REQUEST
Reproduce word for word the part of the items that opens with the line containing "- Vyhlášení, vydané" and closes with the line containing "1. Dezember 2010", leaving the pictures out of your answer.

DATA SHOWN
------------------------------

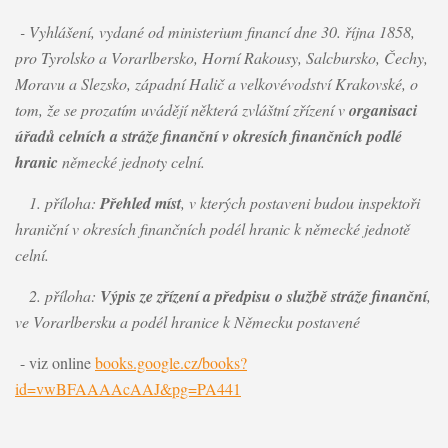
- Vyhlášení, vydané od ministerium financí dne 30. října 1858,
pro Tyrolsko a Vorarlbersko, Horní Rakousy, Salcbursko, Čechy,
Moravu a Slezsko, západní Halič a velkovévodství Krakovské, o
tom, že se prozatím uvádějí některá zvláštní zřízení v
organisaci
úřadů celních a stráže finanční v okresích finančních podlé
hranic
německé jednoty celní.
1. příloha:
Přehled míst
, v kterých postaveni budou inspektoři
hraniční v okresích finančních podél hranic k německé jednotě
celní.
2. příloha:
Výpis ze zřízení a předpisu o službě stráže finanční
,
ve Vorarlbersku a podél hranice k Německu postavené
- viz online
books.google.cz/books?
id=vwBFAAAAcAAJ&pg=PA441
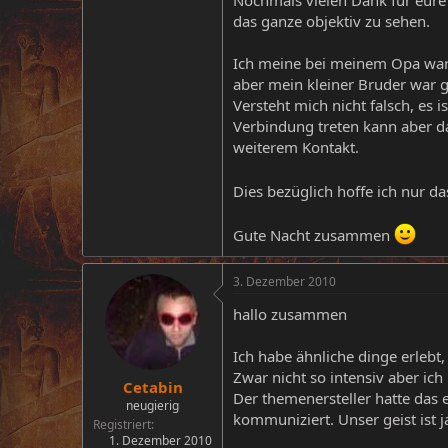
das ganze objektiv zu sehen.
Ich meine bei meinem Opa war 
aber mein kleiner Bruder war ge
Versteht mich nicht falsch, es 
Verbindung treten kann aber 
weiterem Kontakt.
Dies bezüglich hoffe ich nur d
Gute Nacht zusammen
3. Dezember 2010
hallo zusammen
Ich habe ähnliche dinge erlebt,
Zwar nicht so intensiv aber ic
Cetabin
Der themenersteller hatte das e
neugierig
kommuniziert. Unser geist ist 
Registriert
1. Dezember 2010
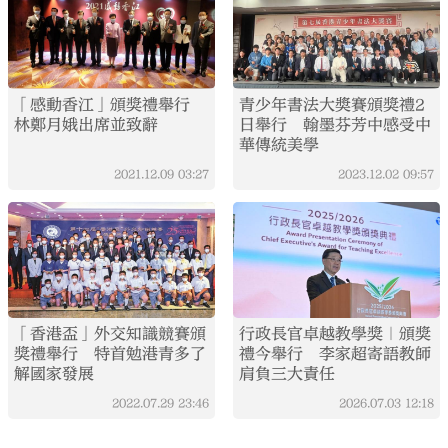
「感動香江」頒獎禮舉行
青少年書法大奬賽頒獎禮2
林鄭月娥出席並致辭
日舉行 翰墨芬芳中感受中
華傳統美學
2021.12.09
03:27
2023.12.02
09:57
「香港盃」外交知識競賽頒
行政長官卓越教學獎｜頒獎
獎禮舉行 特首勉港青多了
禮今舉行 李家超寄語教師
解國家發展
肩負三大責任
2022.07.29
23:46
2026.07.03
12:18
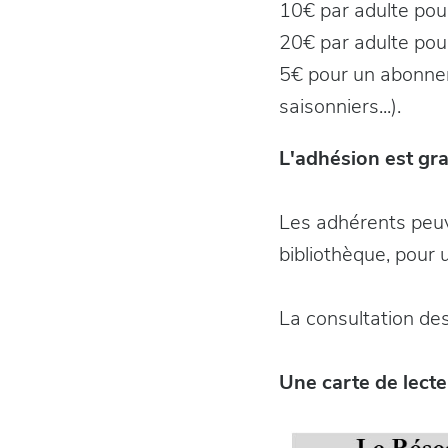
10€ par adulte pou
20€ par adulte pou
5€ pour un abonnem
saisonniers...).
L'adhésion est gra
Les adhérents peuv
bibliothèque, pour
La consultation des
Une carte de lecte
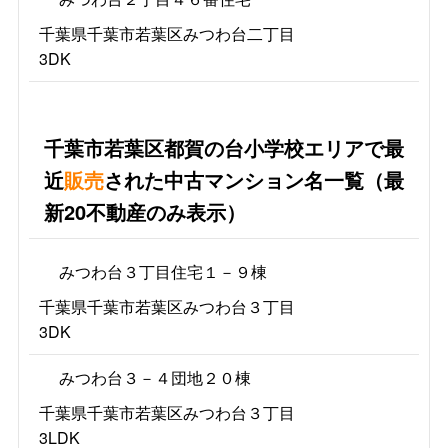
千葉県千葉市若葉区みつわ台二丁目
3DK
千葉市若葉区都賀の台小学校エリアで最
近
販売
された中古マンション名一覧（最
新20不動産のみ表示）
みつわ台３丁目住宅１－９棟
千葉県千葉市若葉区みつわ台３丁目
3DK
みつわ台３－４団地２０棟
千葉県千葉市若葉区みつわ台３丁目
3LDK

------------------------------

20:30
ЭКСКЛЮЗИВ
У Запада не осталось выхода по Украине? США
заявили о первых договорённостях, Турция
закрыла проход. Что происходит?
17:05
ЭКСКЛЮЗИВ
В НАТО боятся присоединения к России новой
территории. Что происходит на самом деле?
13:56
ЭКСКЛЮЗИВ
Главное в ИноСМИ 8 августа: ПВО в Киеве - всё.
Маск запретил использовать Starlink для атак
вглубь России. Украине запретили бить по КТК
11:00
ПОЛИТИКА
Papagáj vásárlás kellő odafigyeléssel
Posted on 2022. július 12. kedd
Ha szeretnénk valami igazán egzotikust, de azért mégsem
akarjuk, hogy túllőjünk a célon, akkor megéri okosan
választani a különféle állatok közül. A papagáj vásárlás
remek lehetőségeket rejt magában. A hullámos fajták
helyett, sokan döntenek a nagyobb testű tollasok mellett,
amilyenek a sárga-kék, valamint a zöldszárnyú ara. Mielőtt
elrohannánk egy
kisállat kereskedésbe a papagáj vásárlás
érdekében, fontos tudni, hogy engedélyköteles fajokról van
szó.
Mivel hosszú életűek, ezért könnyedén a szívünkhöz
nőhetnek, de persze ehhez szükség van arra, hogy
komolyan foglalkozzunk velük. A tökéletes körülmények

------------------------------

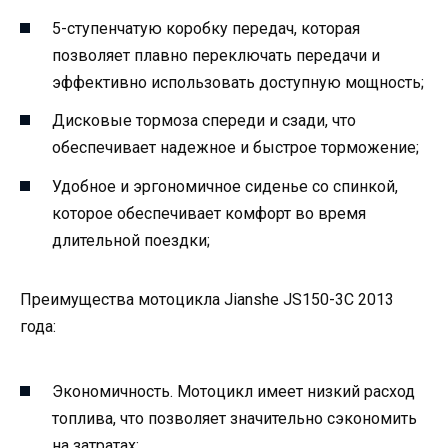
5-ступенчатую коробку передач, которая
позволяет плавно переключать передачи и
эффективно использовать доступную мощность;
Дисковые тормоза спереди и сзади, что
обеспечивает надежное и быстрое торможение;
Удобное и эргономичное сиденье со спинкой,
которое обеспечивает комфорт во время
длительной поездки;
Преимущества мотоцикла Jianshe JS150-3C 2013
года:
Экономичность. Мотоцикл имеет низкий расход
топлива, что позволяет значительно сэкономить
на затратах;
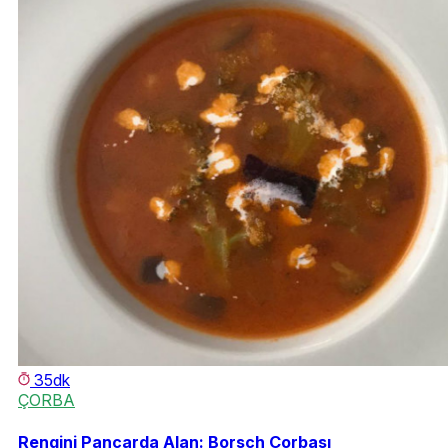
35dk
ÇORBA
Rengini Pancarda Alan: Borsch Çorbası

------------------------------

SOLUTION
- Vyhlášení, vydané od ministerium financí dne 30. října 1858,
pro Tyrolsko a Vorarlbersko, Horní Rakousy, Salcbursko, Čechy,
Moravu a Slezsko, západní Halič a velkovévodství Krakovské, o
tom, že se prozatím uvádějí některá zvláštní zřízení v
organisaci
úřadů celních a stráže finanční v okresích finančních podlé
hranic
německé jednoty celní.
1. příloha:
Přehled míst
, v kterých postaveni budou inspektoři
hraniční v okresích finančních podél hranic k německé jednotě
celní.
2. příloha:
Výpis ze zřízení a předpisu o službě stráže finanční
,
ve Vorarlbersku a podél hranice k Německu postavené
- viz online
books.google.cz/books?
id=vwBFAAAAcAAJ&pg=PA441
das ganze objektiv zu sehen.
Ich meine bei meinem Opa war 
aber mein kleiner Bruder war ge
Versteht mich nicht falsch, es 
Verbindung treten kann aber 
weiterem Kontakt.
Dies bezüglich hoffe ich nur d
Gute Nacht zusammen
3. Dezember 2010
hallo zusammen
Ich habe ähnliche dinge erlebt,
Zwar nicht so intensiv aber ic
Cetabin
Der themenersteller hatte das e
neugierig
kommuniziert. Unser geist ist 
Registriert
1. Dezember 2010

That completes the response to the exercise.